SOURCE PASSAGE:

Hello Hive User Mailing List,
I'm trying to debug a custom InputFormat that I'm using in Hive. I'm
using version 0.12.0 of Hive and Hadoop 2.4.1.
I'm having trouble attaching a debugger to my InputFormat class inside
the Hive server. My session looks like this:
$ ./hive-0.12.0/bin/hive --debug
Listening for transport dt_socket at address: 8000
(I attach a debugger from intellij at this point, all seems to be going
well).
15/02/11 23:28:01 INFO Configuration.deprecation:
mapred.input.dir.recursive is deprecated. Instead, use
mapreduce.input.fileinputformat.input.dir.recursive
15/02/11 23:28:01 INFO Configuration.deprecation: mapred.max.split.size
is deprecated. Instead, use mapreduce.input.fileinputformat.split.maxsize
15/02/11 23:28:01 INFO Configuration.deprecation: mapred.min.split.size
is deprecated. Instead, use mapreduce.input.fileinputformat.split.minsize
15/02/11 23:28:01 INFO Configuration.deprecation:
mapred.min.split.size.per.rack is deprecated. Instead, use
mapreduce.input.fileinputformat.split.minsize.per.rack
15/02/11 23:28:01 INFO Configuration.deprecation:
mapred.min.split.size.per.node is deprecated. Instead, use
mapreduce.input.fileinputformat.split.minsize.per.node
15/02/11 23:28:01 INFO Configuration.deprecation: mapred.reduce.tasks is
deprecated. Instead, use mapreduce.job.reduces
15/02/11 23:28:01 INFO Configuration.deprecation:
mapred.reduce.tasks.speculative.execution is deprecated. Instead, use
mapreduce.reduce.speculative
Logging initialized using configuration in ...

PROBLEM SET:
a) Pick out every line in the records that contains the string "skelným" and copy each such line in full.
b) Write the next part of the message about debugging a custom InputFormat in Hive, starting right after its last log line.

DATA TO PROCESS:
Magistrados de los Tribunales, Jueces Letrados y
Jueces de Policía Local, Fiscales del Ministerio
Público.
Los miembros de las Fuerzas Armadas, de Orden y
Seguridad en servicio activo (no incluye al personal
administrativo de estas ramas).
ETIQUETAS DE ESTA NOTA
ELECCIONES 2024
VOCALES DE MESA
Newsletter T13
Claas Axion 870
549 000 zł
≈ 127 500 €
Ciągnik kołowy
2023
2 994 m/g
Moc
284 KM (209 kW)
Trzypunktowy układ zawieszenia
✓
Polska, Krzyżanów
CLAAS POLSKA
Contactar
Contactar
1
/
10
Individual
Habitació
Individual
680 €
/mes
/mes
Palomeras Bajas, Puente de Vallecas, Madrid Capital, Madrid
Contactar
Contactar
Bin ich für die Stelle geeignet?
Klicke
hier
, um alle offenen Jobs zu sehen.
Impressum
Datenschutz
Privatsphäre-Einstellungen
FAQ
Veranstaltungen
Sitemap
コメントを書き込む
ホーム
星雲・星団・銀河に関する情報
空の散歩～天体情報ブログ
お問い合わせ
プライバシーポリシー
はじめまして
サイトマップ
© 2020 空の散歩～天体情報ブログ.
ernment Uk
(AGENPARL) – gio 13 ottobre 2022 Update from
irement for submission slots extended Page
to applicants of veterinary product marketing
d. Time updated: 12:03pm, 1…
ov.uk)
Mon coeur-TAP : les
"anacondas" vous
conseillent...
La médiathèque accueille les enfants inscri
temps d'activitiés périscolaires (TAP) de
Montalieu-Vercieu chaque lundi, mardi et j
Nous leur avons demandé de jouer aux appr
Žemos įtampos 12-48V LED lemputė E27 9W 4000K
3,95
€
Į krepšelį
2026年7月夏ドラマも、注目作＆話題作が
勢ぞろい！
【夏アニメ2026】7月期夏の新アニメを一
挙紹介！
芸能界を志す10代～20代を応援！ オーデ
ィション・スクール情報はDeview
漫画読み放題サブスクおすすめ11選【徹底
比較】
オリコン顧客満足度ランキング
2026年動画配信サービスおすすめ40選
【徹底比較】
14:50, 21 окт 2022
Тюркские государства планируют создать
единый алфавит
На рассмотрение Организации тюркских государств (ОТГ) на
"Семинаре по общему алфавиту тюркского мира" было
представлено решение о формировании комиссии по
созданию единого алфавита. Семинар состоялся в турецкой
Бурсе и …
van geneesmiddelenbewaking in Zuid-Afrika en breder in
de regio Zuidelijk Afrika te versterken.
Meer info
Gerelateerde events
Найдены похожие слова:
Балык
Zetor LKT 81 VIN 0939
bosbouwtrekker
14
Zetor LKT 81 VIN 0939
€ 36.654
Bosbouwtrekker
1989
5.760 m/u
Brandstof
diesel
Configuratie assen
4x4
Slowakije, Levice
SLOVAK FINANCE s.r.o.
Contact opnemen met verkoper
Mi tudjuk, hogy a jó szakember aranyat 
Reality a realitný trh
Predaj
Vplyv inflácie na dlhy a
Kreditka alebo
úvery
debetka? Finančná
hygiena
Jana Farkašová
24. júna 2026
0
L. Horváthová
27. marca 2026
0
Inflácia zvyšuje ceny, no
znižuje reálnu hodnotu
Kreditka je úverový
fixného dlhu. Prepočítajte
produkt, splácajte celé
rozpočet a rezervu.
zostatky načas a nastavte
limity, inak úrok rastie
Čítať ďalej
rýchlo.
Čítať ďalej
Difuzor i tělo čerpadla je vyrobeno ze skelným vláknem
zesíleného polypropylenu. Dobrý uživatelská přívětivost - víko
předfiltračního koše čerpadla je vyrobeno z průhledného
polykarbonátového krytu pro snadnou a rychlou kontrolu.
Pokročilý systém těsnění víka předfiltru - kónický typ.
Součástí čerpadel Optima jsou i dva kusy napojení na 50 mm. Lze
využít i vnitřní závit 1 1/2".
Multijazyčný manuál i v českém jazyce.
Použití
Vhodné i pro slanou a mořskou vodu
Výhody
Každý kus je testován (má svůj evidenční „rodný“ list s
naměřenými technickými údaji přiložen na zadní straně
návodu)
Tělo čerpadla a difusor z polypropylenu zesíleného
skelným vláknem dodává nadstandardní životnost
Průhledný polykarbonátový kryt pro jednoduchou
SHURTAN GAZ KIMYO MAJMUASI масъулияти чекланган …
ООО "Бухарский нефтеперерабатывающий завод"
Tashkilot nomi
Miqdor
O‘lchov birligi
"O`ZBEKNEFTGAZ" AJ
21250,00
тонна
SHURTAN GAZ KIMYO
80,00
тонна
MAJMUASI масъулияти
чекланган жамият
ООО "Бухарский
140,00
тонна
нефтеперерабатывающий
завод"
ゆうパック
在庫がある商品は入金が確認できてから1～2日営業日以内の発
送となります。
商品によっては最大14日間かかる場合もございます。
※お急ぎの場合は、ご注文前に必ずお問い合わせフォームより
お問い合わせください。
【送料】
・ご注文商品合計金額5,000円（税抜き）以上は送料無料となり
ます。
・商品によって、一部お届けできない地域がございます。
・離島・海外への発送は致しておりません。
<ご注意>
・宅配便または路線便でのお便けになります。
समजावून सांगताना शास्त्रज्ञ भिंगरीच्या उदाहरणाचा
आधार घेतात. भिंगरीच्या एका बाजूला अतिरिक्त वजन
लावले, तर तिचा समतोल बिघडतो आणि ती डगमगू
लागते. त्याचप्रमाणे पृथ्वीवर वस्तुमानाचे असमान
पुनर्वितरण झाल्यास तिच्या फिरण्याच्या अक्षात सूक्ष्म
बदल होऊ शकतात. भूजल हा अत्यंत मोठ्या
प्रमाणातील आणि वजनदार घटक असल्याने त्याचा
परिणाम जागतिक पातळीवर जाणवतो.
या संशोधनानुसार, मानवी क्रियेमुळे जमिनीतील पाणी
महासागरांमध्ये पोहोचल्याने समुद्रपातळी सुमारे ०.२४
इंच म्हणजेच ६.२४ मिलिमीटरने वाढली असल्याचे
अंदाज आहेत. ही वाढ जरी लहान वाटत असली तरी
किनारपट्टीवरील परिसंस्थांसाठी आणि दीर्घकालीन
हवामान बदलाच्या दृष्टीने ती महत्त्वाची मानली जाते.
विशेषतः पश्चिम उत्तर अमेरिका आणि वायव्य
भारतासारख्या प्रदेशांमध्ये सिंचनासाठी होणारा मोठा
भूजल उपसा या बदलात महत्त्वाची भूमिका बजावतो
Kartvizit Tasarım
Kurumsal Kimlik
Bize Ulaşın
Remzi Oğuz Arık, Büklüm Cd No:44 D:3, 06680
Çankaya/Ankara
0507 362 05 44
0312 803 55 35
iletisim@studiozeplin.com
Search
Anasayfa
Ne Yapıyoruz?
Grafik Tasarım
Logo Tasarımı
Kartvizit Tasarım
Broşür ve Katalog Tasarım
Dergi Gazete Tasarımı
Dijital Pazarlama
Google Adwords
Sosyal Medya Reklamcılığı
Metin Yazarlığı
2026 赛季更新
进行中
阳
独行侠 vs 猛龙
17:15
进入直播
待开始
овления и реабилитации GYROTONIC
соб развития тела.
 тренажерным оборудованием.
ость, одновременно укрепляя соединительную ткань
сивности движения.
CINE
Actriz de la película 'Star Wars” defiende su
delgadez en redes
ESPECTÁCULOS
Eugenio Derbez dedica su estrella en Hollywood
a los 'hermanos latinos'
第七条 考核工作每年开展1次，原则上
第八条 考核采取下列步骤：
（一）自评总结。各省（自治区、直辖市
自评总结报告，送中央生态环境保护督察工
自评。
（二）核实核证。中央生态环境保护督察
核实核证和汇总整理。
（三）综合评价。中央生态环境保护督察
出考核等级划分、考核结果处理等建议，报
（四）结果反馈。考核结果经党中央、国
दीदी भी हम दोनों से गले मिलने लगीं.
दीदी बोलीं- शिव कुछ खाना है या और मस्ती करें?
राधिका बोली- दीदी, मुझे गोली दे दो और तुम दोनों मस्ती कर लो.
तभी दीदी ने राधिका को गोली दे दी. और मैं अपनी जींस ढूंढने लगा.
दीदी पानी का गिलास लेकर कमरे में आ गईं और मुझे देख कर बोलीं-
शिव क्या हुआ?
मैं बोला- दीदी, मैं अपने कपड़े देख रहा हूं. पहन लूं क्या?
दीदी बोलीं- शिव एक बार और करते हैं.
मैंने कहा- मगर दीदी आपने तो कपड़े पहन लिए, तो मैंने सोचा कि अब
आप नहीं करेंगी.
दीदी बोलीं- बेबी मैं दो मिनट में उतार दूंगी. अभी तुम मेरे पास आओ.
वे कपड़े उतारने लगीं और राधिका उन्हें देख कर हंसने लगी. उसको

ANSWERS FOR THE TASKS:
a)
Difuzor i tělo čerpadla je vyrobeno ze skelným vláknem
skelným vláknem dodává nadstandardní životnost

b)
SLF4J: Class path contains multiple SLF4J bindings.
SLF4J: Found binding in [......]
SLF4J: Found binding in [......]
SLF4J: See http://www.slf4j.org/codes.html#multiple_bindings for an
explanation.
SLF4J: Actual binding is of type [org.slf4j.impl.Log4jLoggerFactory]
2015-02-11 23:28:02.016 java[2237:86664] Unable to load realm info from
SCDynamicStore
Now I'm trying to exercise my custom InputFormat class:
hive> select * from messages;
The debugger attaches, I can step through, everything is still going
great. The trouble happens when I try anything other than "SELECT * from
TABLE," launching a MapReduce job. For example:
hive> select field from messages;
Total MapReduce jobs = 1
Launching Job 1 out of 1
Number of reduce tasks is set to 0 since there's no reduce operator
Error occurred during initialization of VMERROR: Cannot load this JVM TI
agent twice, check your java command line for duplicate jdwp options.
agent library failed to init: jdwp
Execution failed with exit status: 1
Obtaining error information
Task failed!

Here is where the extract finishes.